> Problem: Considering the entries that follow, report how many lines include the string "format", giving the number alone.

> Extracted entries:
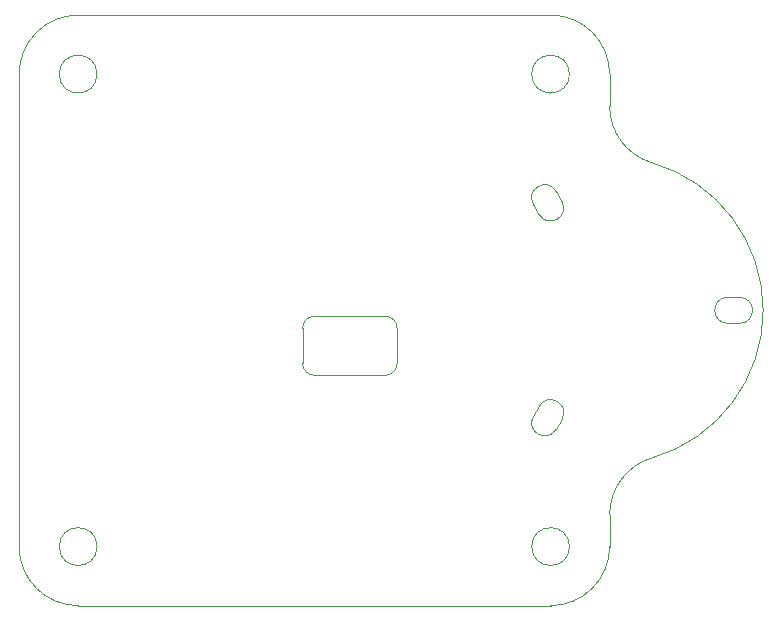
<source format=gm1>
%TF.GenerationSoftware,KiCad,Pcbnew,(5.1.6)-1*%
%TF.CreationDate,2021-12-22T23:27:45-05:00*%
%TF.ProjectId,base,62617365-2e6b-4696-9361-645f70636258,rev?*%
%TF.SameCoordinates,Original*%
%TF.FileFunction,Profile,NP*%
%FSLAX46Y46*%
G04 Gerber Fmt 4.6, Leading zero omitted, Abs format (unit mm)*
G04 Created by KiCad (PCBNEW (5.1.6)-1) date 2021-12-22 23:27:45*
%MOMM*%
%LPD*%
G01*
G04 APERTURE LIST*
%TA.AperFunction,Profile*%
%ADD10C,0.100000*%
%TD*%
G04 APERTURE END LIST*
D10*
X163600001Y-116000000D02*
G75*
G03*
X163600001Y-116000000I-1600001J0D01*
G01*
X148000000Y-96500000D02*
G75*
G02*
X149000000Y-97500000I0J-1000000D01*
G01*
X122000000Y-121000000D02*
X162000000Y-121000000D01*
X117000000Y-76000000D02*
X117000000Y-116000000D01*
X149000000Y-100500000D02*
G75*
G02*
X148000000Y-101500000I-1000000J0D01*
G01*
X163600001Y-76000000D02*
G75*
G03*
X163600001Y-76000000I-1600001J0D01*
G01*
X123600000Y-76000000D02*
G75*
G03*
X123600000Y-76000000I-1600000J0D01*
G01*
X142000000Y-96500000D02*
X148000000Y-96500000D01*
X122000000Y-120999999D02*
G75*
G02*
X117000001Y-116000000I0J4999999D01*
G01*
X123600000Y-116000000D02*
G75*
G03*
X123600000Y-116000000I-1600000J0D01*
G01*
X149000000Y-97500000D02*
X149000000Y-100500000D01*
X142000000Y-101500000D02*
G75*
G02*
X141000000Y-100500000I0J1000000D01*
G01*
X141000000Y-100500000D02*
X141000000Y-97500000D01*
X140999999Y-97500000D02*
G75*
G02*
X142000000Y-96499999I1000001J0D01*
G01*
X148000000Y-101500000D02*
X142000000Y-101500000D01*
X162452628Y-106076279D02*
X162952628Y-105210254D01*
X167000000Y-78708384D02*
X167000000Y-76000000D01*
X161047372Y-104110254D02*
G75*
G02*
X162952628Y-105210254I952628J-550000D01*
G01*
X161047373Y-104110254D02*
X160547373Y-104976279D01*
X162000000Y-71000000D02*
X122000000Y-71000000D01*
X178000000Y-94900000D02*
G75*
G02*
X178000000Y-97100000I0J-1100000D01*
G01*
X170611111Y-83511611D02*
G75*
G02*
X167000000Y-78708384I1388889J4803227D01*
G01*
X178000000Y-94900000D02*
X177000000Y-94900000D01*
X167000000Y-116000000D02*
G75*
G02*
X162000000Y-121000000I-5000000J0D01*
G01*
X177000000Y-97100000D02*
G75*
G02*
X177000000Y-94900000I0J1100000D01*
G01*
X177000000Y-97100000D02*
X178000000Y-97100000D01*
X160547372Y-87023721D02*
G75*
G02*
X162452628Y-85923721I952628J550000D01*
G01*
X160547373Y-87023721D02*
X161047373Y-87889746D01*
X162952627Y-86789746D02*
G75*
G02*
X161047373Y-87889746I-952627J-550000D01*
G01*
X167000000Y-113291616D02*
G75*
G02*
X170611111Y-108488389I5000000J0D01*
G01*
X162000000Y-71000000D02*
G75*
G02*
X167000000Y-76000000I0J-5000000D01*
G01*
X167000000Y-116000000D02*
X167000000Y-113291616D01*
X162452627Y-106076279D02*
G75*
G02*
X160547373Y-104976279I-952627J550000D01*
G01*
X162952628Y-86789746D02*
X162452628Y-85923721D01*
X117000001Y-76000000D02*
G75*
G02*
X122000000Y-71000001I4999999J0D01*
G01*
X170611111Y-83511611D02*
G75*
G02*
X170611111Y-108488389I-3611111J-12488389D01*
G01*
M02*

</source>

> Answer: 2